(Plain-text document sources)
• • •

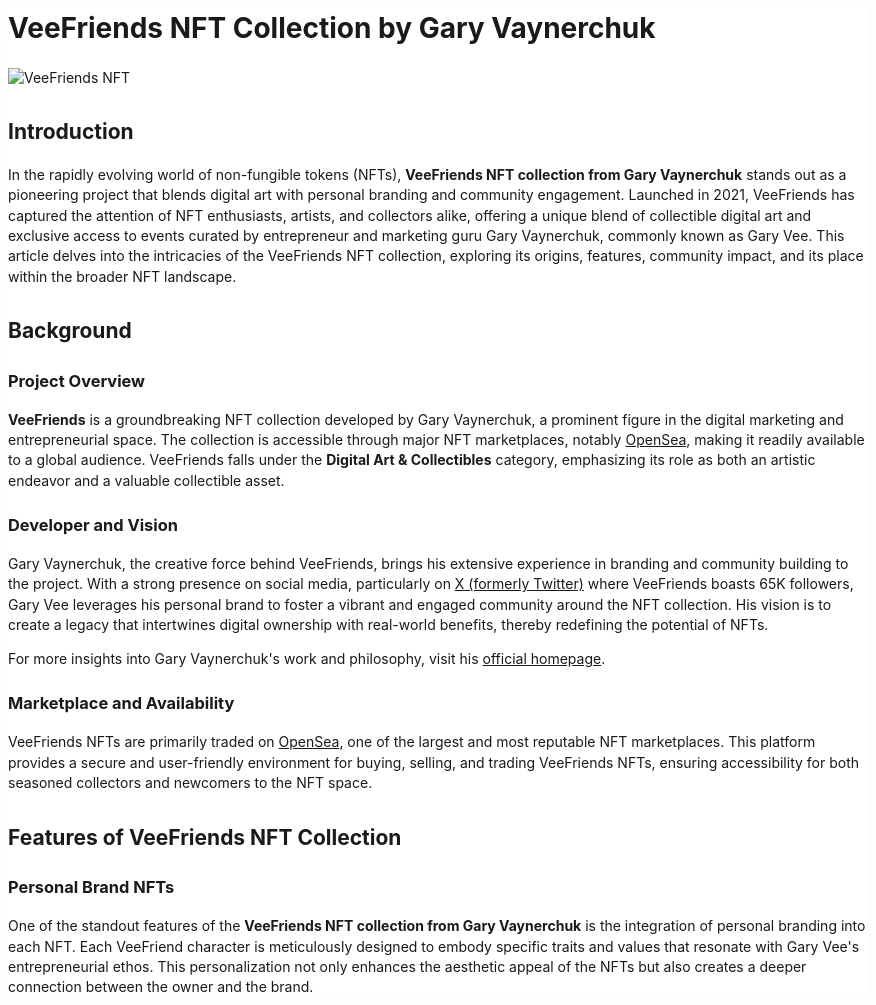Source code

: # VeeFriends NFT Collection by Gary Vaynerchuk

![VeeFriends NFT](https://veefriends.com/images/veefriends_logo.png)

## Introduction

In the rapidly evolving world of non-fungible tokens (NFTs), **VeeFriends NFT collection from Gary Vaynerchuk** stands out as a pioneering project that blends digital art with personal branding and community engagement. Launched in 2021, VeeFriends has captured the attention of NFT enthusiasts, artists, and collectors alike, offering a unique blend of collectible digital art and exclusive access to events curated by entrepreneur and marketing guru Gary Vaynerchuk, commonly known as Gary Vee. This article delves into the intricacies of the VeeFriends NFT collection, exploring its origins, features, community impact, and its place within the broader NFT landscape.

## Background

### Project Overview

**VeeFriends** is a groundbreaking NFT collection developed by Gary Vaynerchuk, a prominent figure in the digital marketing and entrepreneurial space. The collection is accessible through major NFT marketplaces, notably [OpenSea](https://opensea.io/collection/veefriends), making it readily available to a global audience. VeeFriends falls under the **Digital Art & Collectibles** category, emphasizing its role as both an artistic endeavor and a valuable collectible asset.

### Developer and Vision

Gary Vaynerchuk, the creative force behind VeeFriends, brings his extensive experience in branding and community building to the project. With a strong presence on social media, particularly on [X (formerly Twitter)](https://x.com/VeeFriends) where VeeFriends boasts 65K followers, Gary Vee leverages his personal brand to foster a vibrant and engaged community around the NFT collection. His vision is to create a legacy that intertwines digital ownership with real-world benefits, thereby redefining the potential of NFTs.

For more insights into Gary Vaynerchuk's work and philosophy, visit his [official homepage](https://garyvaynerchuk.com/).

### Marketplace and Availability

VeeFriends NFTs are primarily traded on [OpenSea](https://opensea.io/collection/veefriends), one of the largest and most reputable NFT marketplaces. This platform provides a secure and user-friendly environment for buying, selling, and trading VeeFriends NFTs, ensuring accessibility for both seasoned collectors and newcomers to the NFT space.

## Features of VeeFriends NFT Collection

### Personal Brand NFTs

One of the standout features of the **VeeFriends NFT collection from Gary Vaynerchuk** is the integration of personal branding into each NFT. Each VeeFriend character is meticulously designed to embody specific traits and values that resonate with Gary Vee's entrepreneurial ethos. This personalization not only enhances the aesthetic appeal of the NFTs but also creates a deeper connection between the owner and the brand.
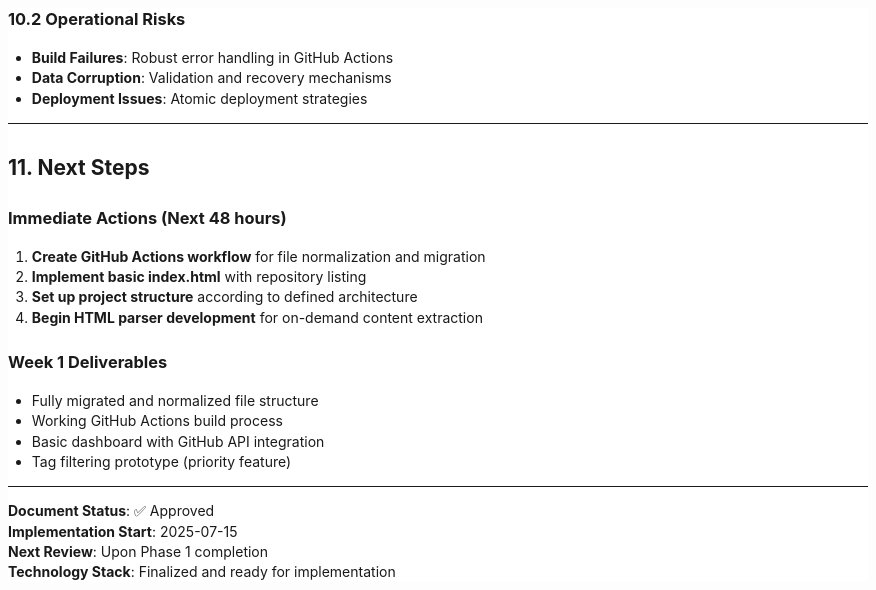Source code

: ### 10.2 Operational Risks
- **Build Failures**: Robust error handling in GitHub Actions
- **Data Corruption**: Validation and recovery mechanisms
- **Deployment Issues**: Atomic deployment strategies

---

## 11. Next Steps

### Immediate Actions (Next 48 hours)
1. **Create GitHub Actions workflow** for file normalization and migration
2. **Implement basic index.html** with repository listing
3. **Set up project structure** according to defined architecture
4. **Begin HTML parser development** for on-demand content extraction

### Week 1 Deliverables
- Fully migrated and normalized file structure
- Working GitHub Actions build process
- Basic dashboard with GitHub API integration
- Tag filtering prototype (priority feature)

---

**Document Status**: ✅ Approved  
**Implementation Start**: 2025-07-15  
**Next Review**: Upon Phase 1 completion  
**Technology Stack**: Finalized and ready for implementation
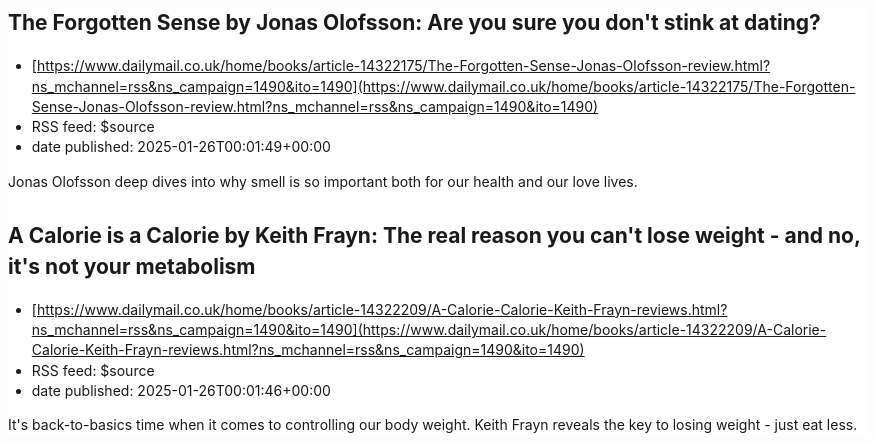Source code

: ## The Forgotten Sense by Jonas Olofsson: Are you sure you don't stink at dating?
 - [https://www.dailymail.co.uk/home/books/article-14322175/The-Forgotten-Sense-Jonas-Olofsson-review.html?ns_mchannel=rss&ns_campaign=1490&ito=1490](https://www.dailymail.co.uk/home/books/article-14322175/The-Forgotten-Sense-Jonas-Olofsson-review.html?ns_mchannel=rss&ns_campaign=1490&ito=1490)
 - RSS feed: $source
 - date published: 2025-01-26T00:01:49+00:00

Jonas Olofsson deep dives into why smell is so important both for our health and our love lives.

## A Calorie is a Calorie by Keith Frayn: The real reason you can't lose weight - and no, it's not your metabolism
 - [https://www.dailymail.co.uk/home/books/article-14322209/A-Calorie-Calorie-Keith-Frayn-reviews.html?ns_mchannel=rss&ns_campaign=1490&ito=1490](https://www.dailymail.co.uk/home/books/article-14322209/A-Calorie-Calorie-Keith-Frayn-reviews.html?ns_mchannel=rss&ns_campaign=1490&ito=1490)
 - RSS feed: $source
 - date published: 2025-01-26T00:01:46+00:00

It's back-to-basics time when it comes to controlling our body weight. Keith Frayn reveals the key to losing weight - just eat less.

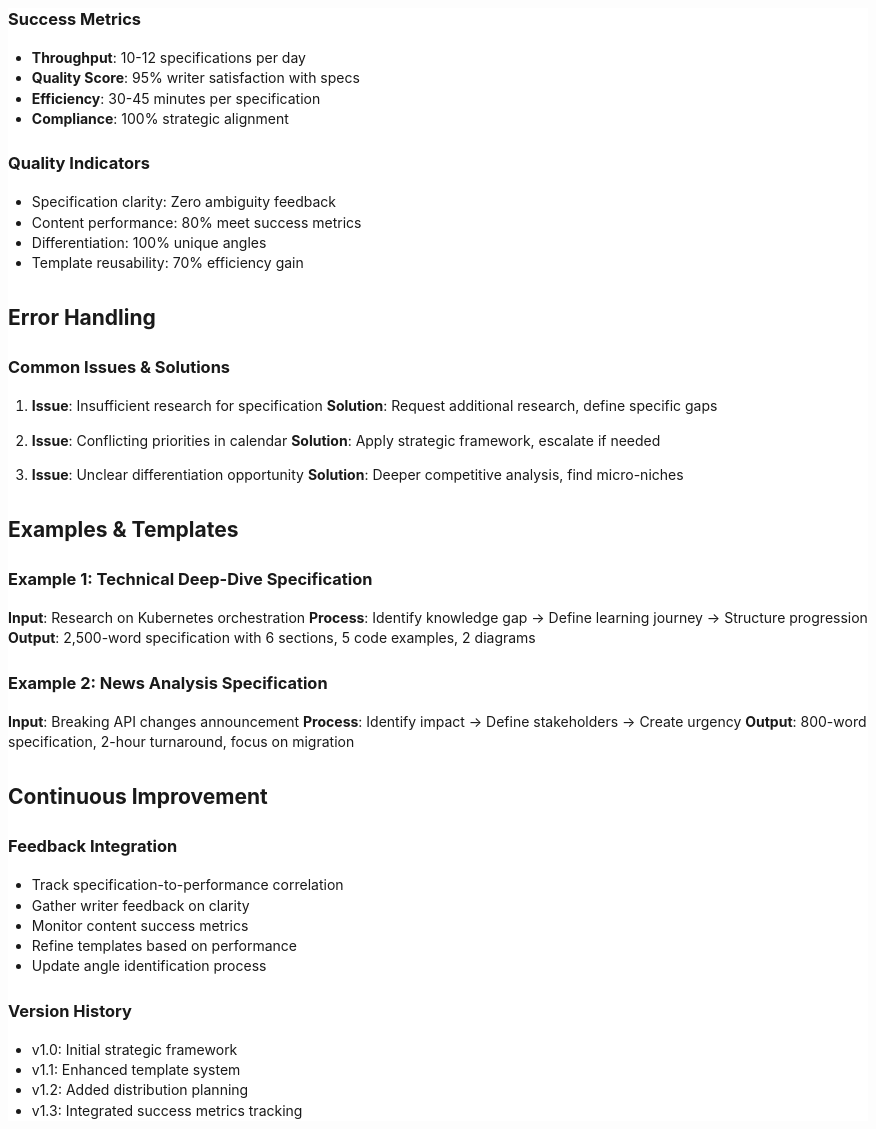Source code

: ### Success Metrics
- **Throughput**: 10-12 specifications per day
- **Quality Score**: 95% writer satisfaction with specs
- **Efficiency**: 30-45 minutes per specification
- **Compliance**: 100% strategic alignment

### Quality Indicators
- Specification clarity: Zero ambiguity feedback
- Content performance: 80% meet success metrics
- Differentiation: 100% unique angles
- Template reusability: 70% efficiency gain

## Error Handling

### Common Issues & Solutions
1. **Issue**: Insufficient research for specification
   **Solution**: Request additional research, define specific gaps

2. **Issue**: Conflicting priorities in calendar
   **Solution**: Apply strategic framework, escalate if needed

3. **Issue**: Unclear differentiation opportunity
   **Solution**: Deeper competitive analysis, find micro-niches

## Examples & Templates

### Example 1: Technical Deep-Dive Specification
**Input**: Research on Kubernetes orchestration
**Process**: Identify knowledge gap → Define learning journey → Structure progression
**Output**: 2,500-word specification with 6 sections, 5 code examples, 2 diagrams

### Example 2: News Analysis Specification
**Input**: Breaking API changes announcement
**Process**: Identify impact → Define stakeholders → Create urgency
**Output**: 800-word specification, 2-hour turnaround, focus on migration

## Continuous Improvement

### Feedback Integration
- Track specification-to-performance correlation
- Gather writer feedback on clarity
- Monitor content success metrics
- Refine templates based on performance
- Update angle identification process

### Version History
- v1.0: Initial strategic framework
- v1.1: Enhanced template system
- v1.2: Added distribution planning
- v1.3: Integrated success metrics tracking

• • •

**WHAT IS BEING ASKED**
Revise all the items, replacing "GitHub Actions" with "GitLab CI" and leaving everything else unchanged. Leave the pictures out of your answer.

**WRITTEN SOLUTION**
Source code

: # VeeFriends NFT Collection by Gary Vaynerchuk

![VeeFriends NFT](https://veefriends.com/images/veefriends_logo.png)

## Introduction

In the rapidly evolving world of non-fungible tokens (NFTs), **VeeFriends NFT collection from Gary Vaynerchuk** stands out as a pioneering project that blends digital art with personal branding and community engagement. Launched in 2021, VeeFriends has captured the attention of NFT enthusiasts, artists, and collectors alike, offering a unique blend of collectible digital art and exclusive access to events curated by entrepreneur and marketing guru Gary Vaynerchuk, commonly known as Gary Vee. This article delves into the intricacies of the VeeFriends NFT collection, exploring its origins, features, community impact, and its place within the broader NFT landscape.

## Background

### Project Overview

**VeeFriends** is a groundbreaking NFT collection developed by Gary Vaynerchuk, a prominent figure in the digital marketing and entrepreneurial space. The collection is accessible through major NFT marketplaces, notably [OpenSea](https://opensea.io/collection/veefriends), making it readily available to a global audience. VeeFriends falls under the **Digital Art & Collectibles** category, emphasizing its role as both an artistic endeavor and a valuable collectible asset.

### Developer and Vision

Gary Vaynerchuk, the creative force behind VeeFriends, brings his extensive experience in branding and community building to the project. With a strong presence on social media, particularly on [X (formerly Twitter)](https://x.com/VeeFriends) where VeeFriends boasts 65K followers, Gary Vee leverages his personal brand to foster a vibrant and engaged community around the NFT collection. His vision is to create a legacy that intertwines digital ownership with real-world benefits, thereby redefining the potential of NFTs.

For more insights into Gary Vaynerchuk's work and philosophy, visit his [official homepage](https://garyvaynerchuk.com/).

### Marketplace and Availability

VeeFriends NFTs are primarily traded on [OpenSea](https://opensea.io/collection/veefriends), one of the largest and most reputable NFT marketplaces. This platform provides a secure and user-friendly environment for buying, selling, and trading VeeFriends NFTs, ensuring accessibility for both seasoned collectors and newcomers to the NFT space.

## Features of VeeFriends NFT Collection

### Personal Brand NFTs

One of the standout features of the **VeeFriends NFT collection from Gary Vaynerchuk** is the integration of personal branding into each NFT. Each VeeFriend character is meticulously designed to embody specific traits and values that resonate with Gary Vee's entrepreneurial ethos. This personalization not only enhances the aesthetic appeal of the NFTs but also creates a deeper connection between the owner and the brand.
Source code

: ### 10.2 Operational Risks
- **Build Failures**: Robust error handling in GitLab CI
- **Data Corruption**: Validation and recovery mechanisms
- **Deployment Issues**: Atomic deployment strategies

---

## 11. Next Steps

### Immediate Actions (Next 48 hours)
1. **Create GitLab CI workflow** for file normalization and migration
2. **Implement basic index.html** with repository listing
3. **Set up project structure** according to defined architecture
4. **Begin HTML parser development** for on-demand content extraction

### Week 1 Deliverables
- Fully migrated and normalized file structure
- Working GitLab CI build process
- Basic dashboard with GitHub API integration
- Tag filtering prototype (priority feature)

---

**Document Status**: ✅ Approved  
**Implementation Start**: 2025-07-15  
**Next Review**: Upon Phase 1 completion  
**Technology Stack**: Finalized and ready for implementation
Source code

: ## The Forgotten Sense by Jonas Olofsson: Are you sure you don't stink at dating?
 - [https://www.dailymail.co.uk/home/books/article-14322175/The-Forgotten-Sense-Jonas-Olofsson-review.html?ns_mchannel=rss&ns_campaign=1490&ito=1490](https://www.dailymail.co.uk/home/books/article-14322175/The-Forgotten-Sense-Jonas-Olofsson-review.html?ns_mchannel=rss&ns_campaign=1490&ito=1490)
 - RSS feed: $source
 - date published: 2025-01-26T00:01:49+00:00

Jonas Olofsson deep dives into why smell is so important both for our health and our love lives.

## A Calorie is a Calorie by Keith Frayn: The real reason you can't lose weight - and no, it's not your metabolism
 - [https://www.dailymail.co.uk/home/books/article-14322209/A-Calorie-Calorie-Keith-Frayn-reviews.html?ns_mchannel=rss&ns_campaign=1490&ito=1490](https://www.dailymail.co.uk/home/books/article-14322209/A-Calorie-Calorie-Keith-Frayn-reviews.html?ns_mchannel=rss&ns_campaign=1490&ito=1490)
 - RSS feed: $source
 - date published: 2025-01-26T00:01:46+00:00

It's back-to-basics time when it comes to controlling our body weight. Keith Frayn reveals the key to losing weight - just eat less.

Source code

: ### Success Metrics
- **Throughput**: 10-12 specifications per day
- **Quality Score**: 95% writer satisfaction with specs
- **Efficiency**: 30-45 minutes per specification
- **Compliance**: 100% strategic alignment

### Quality Indicators
- Specification clarity: Zero ambiguity feedback
- Content performance: 80% meet success metrics
- Differentiation: 100% unique angles
- Template reusability: 70% efficiency gain

## Error Handling

### Common Issues & Solutions
1. **Issue**: Insufficient research for specification
   **Solution**: Request additional research, define specific gaps

2. **Issue**: Conflicting priorities in calendar
   **Solution**: Apply strategic framework, escalate if needed

3. **Issue**: Unclear differentiation opportunity
   **Solution**: Deeper competitive analysis, find micro-niches

## Examples & Templates

### Example 1: Technical Deep-Dive Specification
**Input**: Research on Kubernetes orchestration
**Process**: Identify knowledge gap → Define learning journey → Structure progression
**Output**: 2,500-word specification with 6 sections, 5 code examples, 2 diagrams

### Example 2: News Analysis Specification
**Input**: Breaking API changes announcement
**Process**: Identify impact → Define stakeholders → Create urgency
**Output**: 800-word specification, 2-hour turnaround, focus on migration

## Continuous Improvement

### Feedback Integration
- Track specification-to-performance correlation
- Gather writer feedback on clarity
- Monitor content success metrics
- Refine templates based on performance
- Update angle identification process

### Version History
- v1.0: Initial strategic framework
- v1.1: Enhanced template system
- v1.2: Added distribution planning
- v1.3: Integrated success metrics tracking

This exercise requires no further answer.